27 августа. Вчера, записывая, я расстроилась, и главного не рассказала: ведь я с ним разговаривала! Мы вышли все вместе: он, княгиня и я. Княгиня его спросила: «Вы опять не обедали? – и потом, обращаясь ко мне, сказала: – Елизавета Георгиевна, на правах сестры милосердия и старой знакомой пожурите Олега Андреевича, объясните ему, что шутить со своим здоровьем нельзя! Он получает теперь пятьсот рублей в месяц, но не желает ничего почти из этой суммы тратить на свое питание: купил себе френч, рубашки и воротнички, а в настоящее время охотится за полуботинками, а между тем он голодал так много и долго, что следовало бы в первую очередь вернуть себе силы. Ася вас будет любить и без новых ботинок, не беспокойтесь!» Мне показалось, что эта милая дама права, и я горячо ее поддержала, он на это ответил очень решительно: «Я не могу вступать в приличный дом оборванцем; если б я зарабатывал втрое больше, я, разумеется, с удовольствием, съедал бы каждое утро бифштекс и baire Alexandre, но я вынужден выбирать, а мой вид мне слишком опротивел». И заговорил о другом. Я узнала из их разговора, что Нина Александровна на днях уезжает на Обь к высланному Бологовскому, своему жениху. По рассказам Аси у меня составилось впечатление, что это очень изысканный и умный джентльмен. Княгине выпал на долю романтичный и красивый жребий – ехать к ссыльному, а я вот слишком много думаю о подвигах и жертвах, зато они все идут мимо! Такова судьба!

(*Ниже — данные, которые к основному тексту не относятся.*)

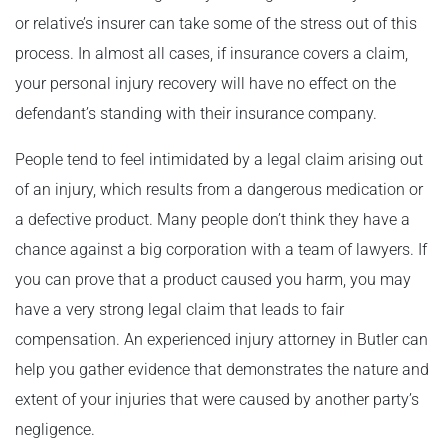
or relative’s insurer can take some of the stress out of this
process. In almost all cases, if insurance covers a claim,
your personal injury recovery will have no effect on the
defendant’s standing with their insurance company.
People tend to feel intimidated by a legal claim arising out
of an injury, which results from a dangerous medication or
a defective product. Many people don’t think they have a
chance against a big corporation with a team of lawyers. If
you can prove that a product caused you harm, you may
have a very strong legal claim that leads to fair
compensation. An experienced injury attorney in Butler can
help you gather evidence that demonstrates the nature and
extent of your injuries that were caused by another party’s
negligence.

28 августа. Княгиня уезжает послезавтра. Я решила, что пойду провожать на вокзал. Я уверена, что он будет, но дело не только в нем на этот раз: она едет к ссыльному и следует выразить тах1тит сочувствия. Я по крайней мере считаю себя обязанной солидаризироваться! Чтобы мне снести ей: цветы, конфеты? Я попала в круг аристократии и должна признаться, что эти звонкие старинные фамилии, утонченность манер, грассирующий говор и французские фразы – все это теперь, в ореоле террора и нужды, импонирует мне. В сущности, это чужой мне круг: мы скромные, мелкопоместные дворяне – трудовая интеллигенция. В прежнее время наша семья никогда не искала связи с высшими мира сего. Около нашей усадьбы было имение князей Кисловских, они рассылали иногда приглашения соседям, в том числе и нам – ни отец, ни мать, ни бабушка не желали у них бывать; в Смольном со мной училась княжна Оболенская – титул ее не играл никакой роли в моих глазах; уверена, что и теперь было бы также, если бы не было революции. Но если русскую интеллигенцию, и в первую очередь дворянскую, так оплевывают и так терзают, если аристократию уже почти всю извели, а слова «паж», «лицеист», «камергер», «гвардеец», «сенатор» звучат почти как приговор – моя симпатия на стороне гонимых, как и всегда! В их лице гибнет класс, который дал России слишком много великих имен для того, чтобы не простить тех нескольких, которые были не на высоте, и я отстаиваю честь этого знамени! Не говорю уже о том, что мне посчастливилось встретить в их среде людей с исключительными душевными качествами, не говорю о человеке, которого люблю.